Line by line, the data below should be set down unchanged, with images excluded.

__Collected material__
##############################
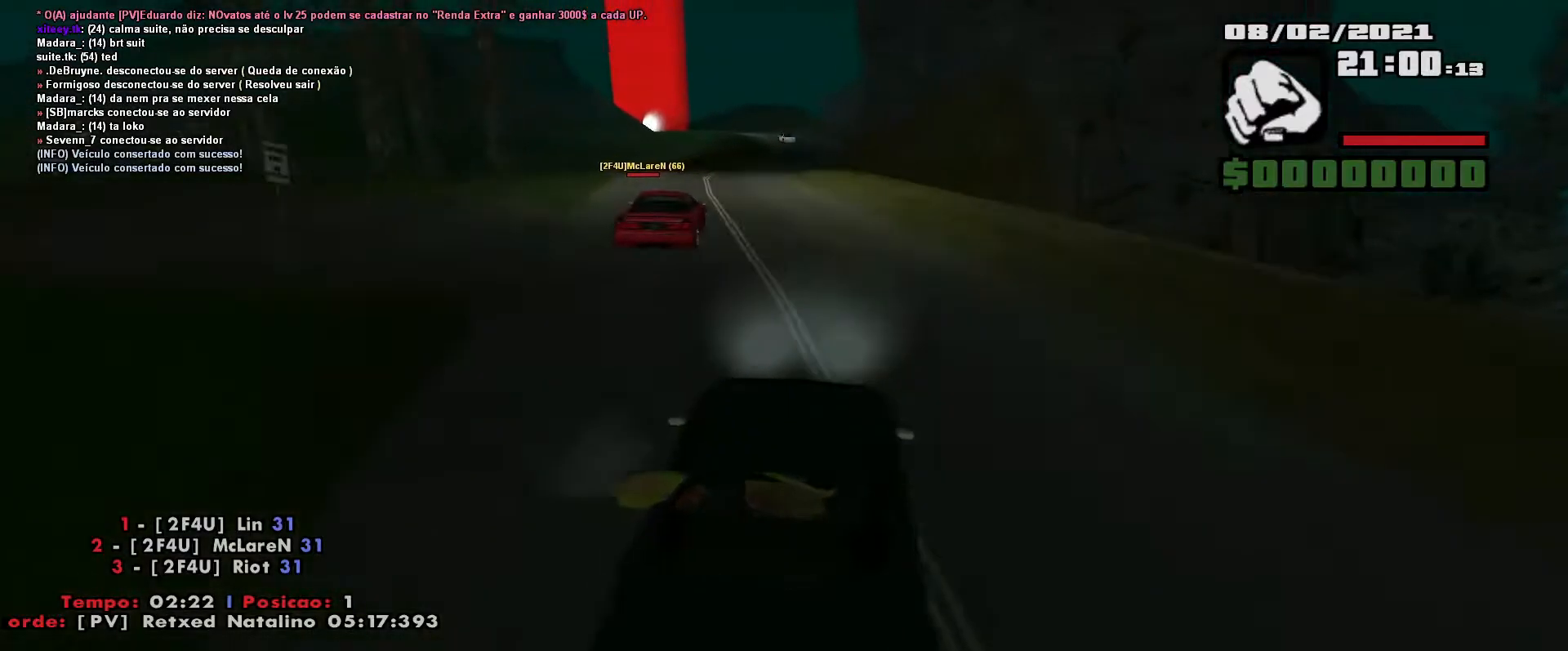
{"keys": ["w"], "events": [[83, "a", "down"], [183, "a", "up"], [267, "a", "down"], [383, "a", "up"]]}
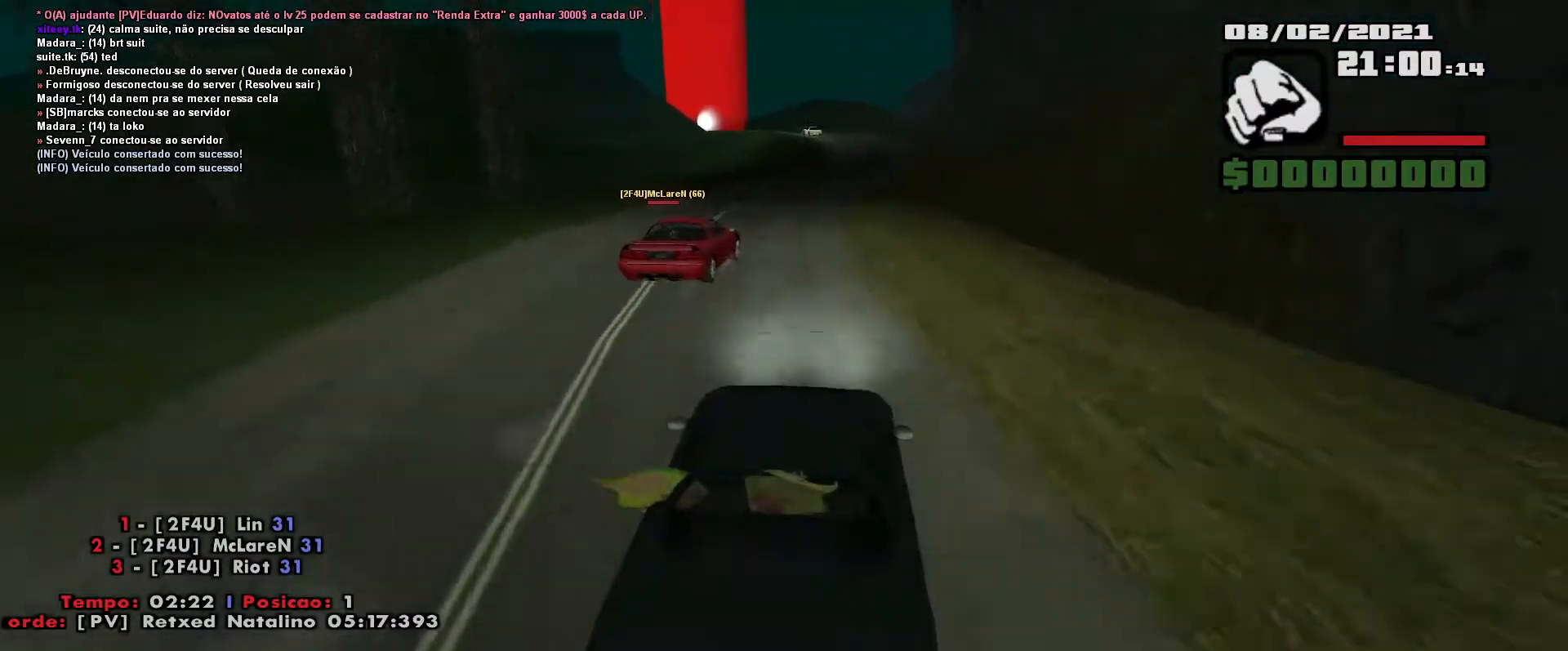
{"keys": ["w"], "events": [[267, "d", "down"], [417, "d", "up"]]}
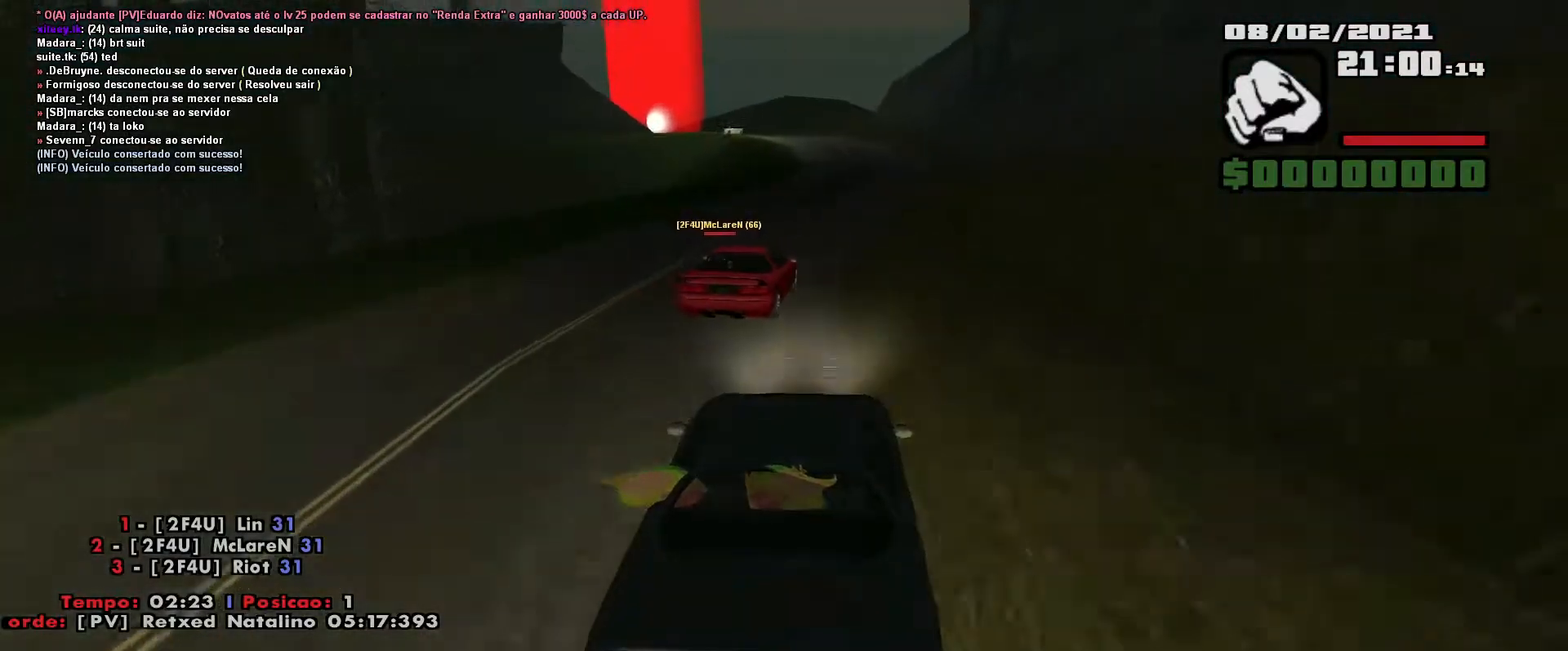
{"keys": ["w"], "events": [[100, "d", "down"], [200, "d", "up"]]}
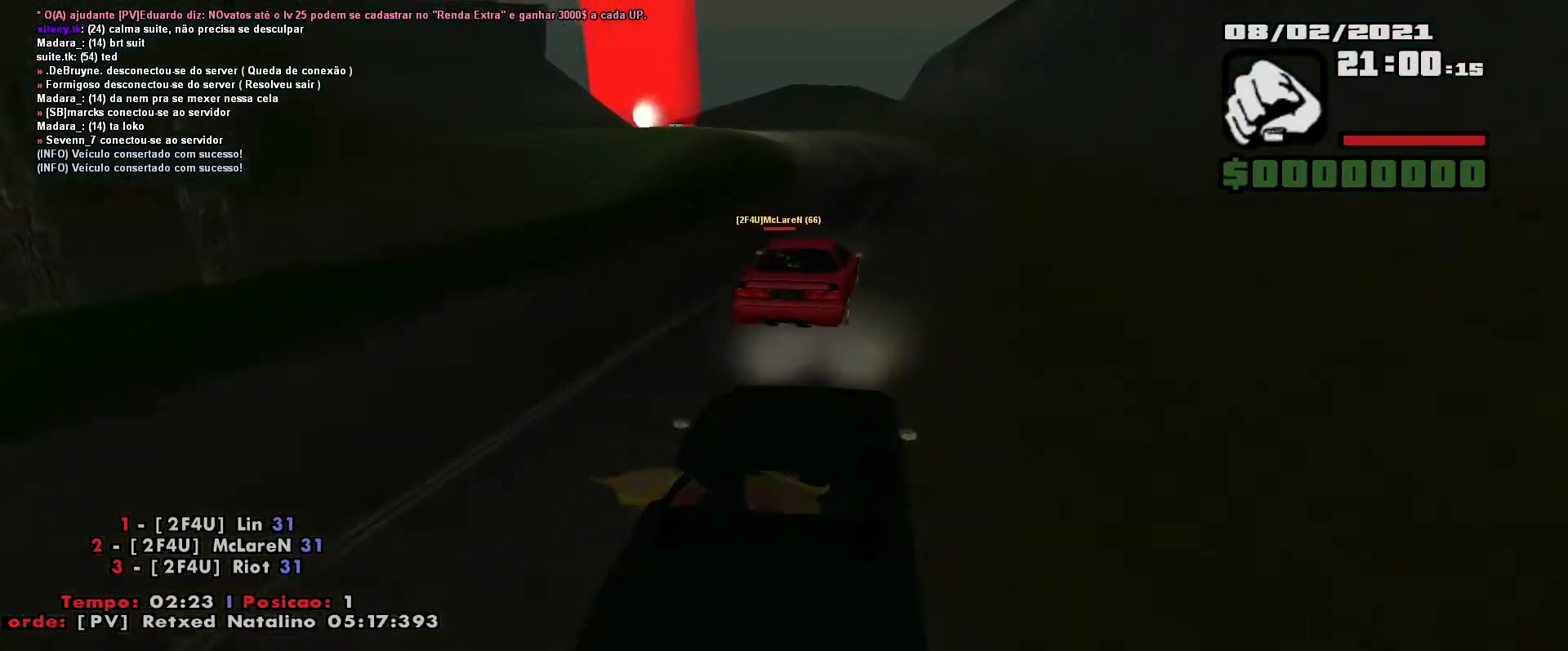
{"keys": ["a", "w"], "events": [[433, "a", "down"]]}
##############################
__Answer box__
{"keys": ["w"], "events": [[83, "a", "down"], [183, "a", "up"], [267, "a", "down"], [383, "a", "up"]]}
{"keys": ["w"], "events": [[267, "d", "down"], [417, "d", "up"]]}
{"keys": ["w"], "events": [[100, "d", "down"], [200, "d", "up"]]}
{"keys": ["a", "w"], "events": [[433, "a", "down"]]}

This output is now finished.